## [Provided text]
+ + + + + + +
They never gave up on me until now. They dont visit me nmore as they maybe afraid of the questions I might throw them or maybe because the other missionary was shocked too. They just keep on sending me book of mormon messages to read And asking me to keep on praying. I told them not to waste time. I dont know how to get out though. I still attend church because there are old women there who likes to listen to me playing the piano. They are so dear to my heart and my mom too have become a member and she was very happy and active! I dont want to break her heart once again. I was so depressed to the point that I am now consulting with a psychiatrist to help me to move on. I was taking anti depressants and was thinking about suicide as it breaks my heart to see my family trapped in a fraud! They are all full tithe payers. I want to confront my branch president but I am afraid that my family would know and I dont want to confuse them especially my mom whose reasons of joining is because of me! The missionaries arent informing the leaders about my concerns as they also know that these leaders arent highly educated and living in poverty and that they do not know about all these things. It was odd that I was asking God to show me the truths and now here I am, knowing about lots of damning facts about the church, Book of Mormon translation and damning history.
I sacrificed a lot for this church and it gave me only confusion and now I am mentally sick, depressed and wanting to kill myself. I am heartbroken for my family! I dont know how to tell them to get out! My younger bro has returned from mission and was married in the temple. My big bro was active again and both of my parents. They were all full tithe payer and really believes the church ia true. But here I am, knowing the truth and living in hell! I want to die or maybe just lose all my memory and forget who I am! Now I am agnostic, although still a member of the mormon church!
+ + + + + + +
## [To do]
1. Answer these from the account:
(a) Who at church likes to hear the writer play the piano?
(b) What did the writer's younger brother do after returning from his mission?
(c) What does the writer now call themself, in terms of belief?
2. Quote the account word for word, everything from "I sacrificed a" down to "the mormon church!".

## [Data provided]
+ + + + + + +
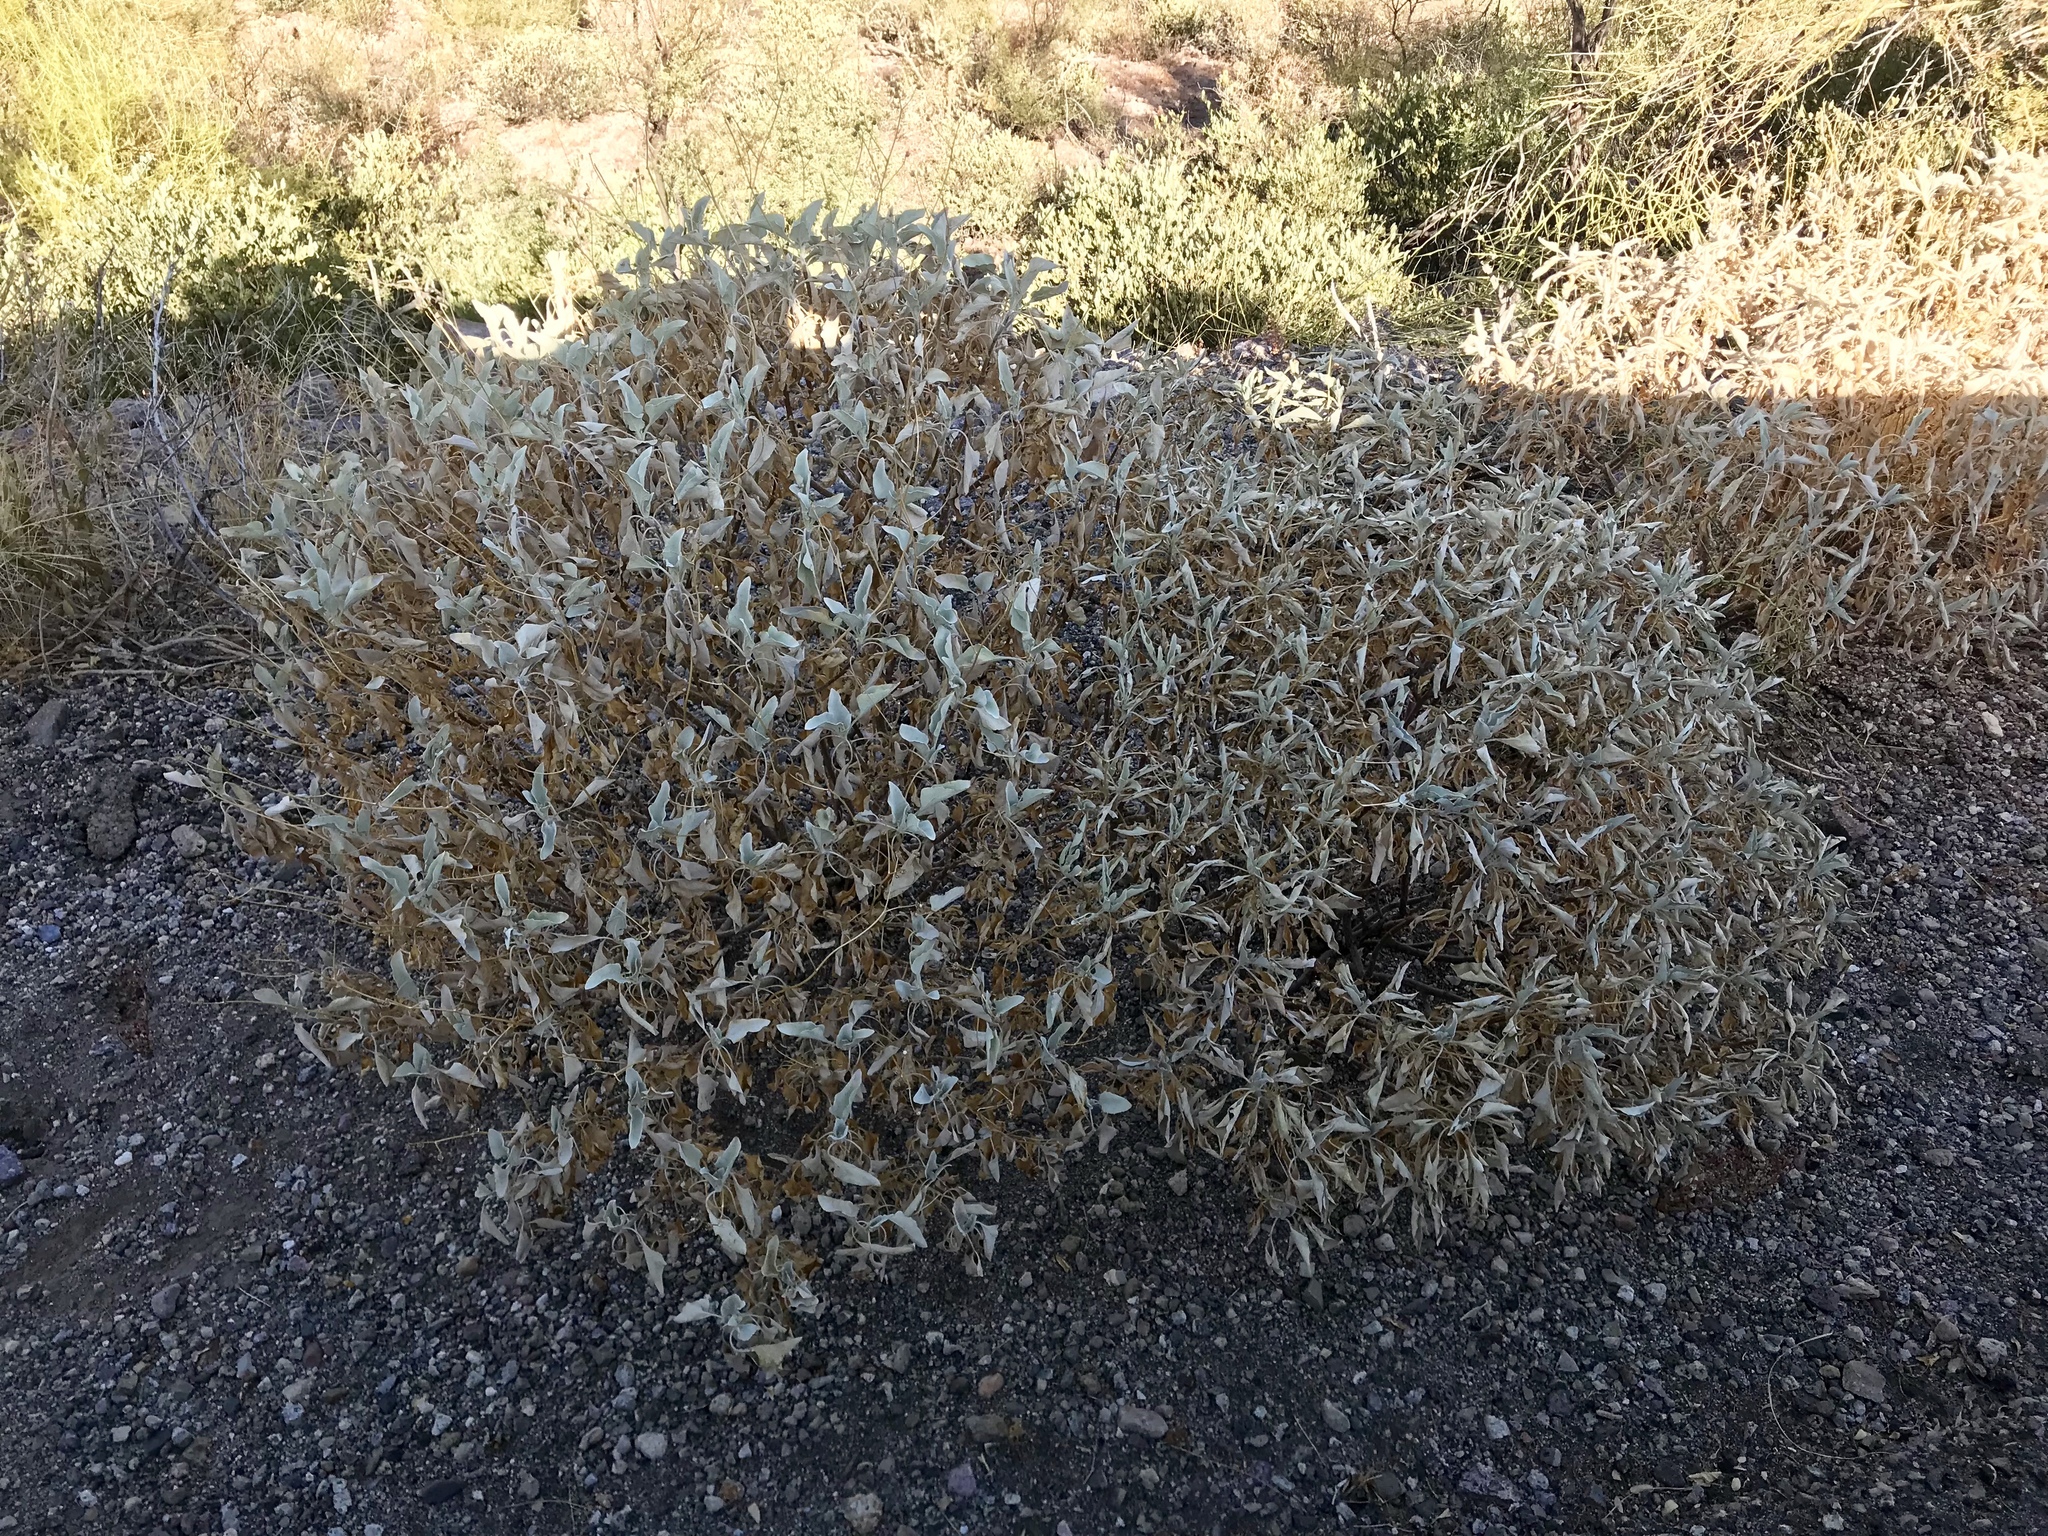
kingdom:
+ + + + + + +
## [Answers for this exercise]
1.
(a) Old women at the church.
(b) He was married in the temple.
(c) Agnostic, although still a member of the Mormon church.

2.
I sacrificed a lot for this church and it gave me only confusion and now I am mentally sick, depressed and wanting to kill myself. I am heartbroken for my family! I dont know how to tell them to get out! My younger bro has returned from mission and was married in the temple. My big bro was active again and both of my parents. They were all full tithe payer and really believes the church ia true. But here I am, knowing the truth and living in hell! I want to die or maybe just lose all my memory and forget who I am! Now I am agnostic, although still a member of the mormon church!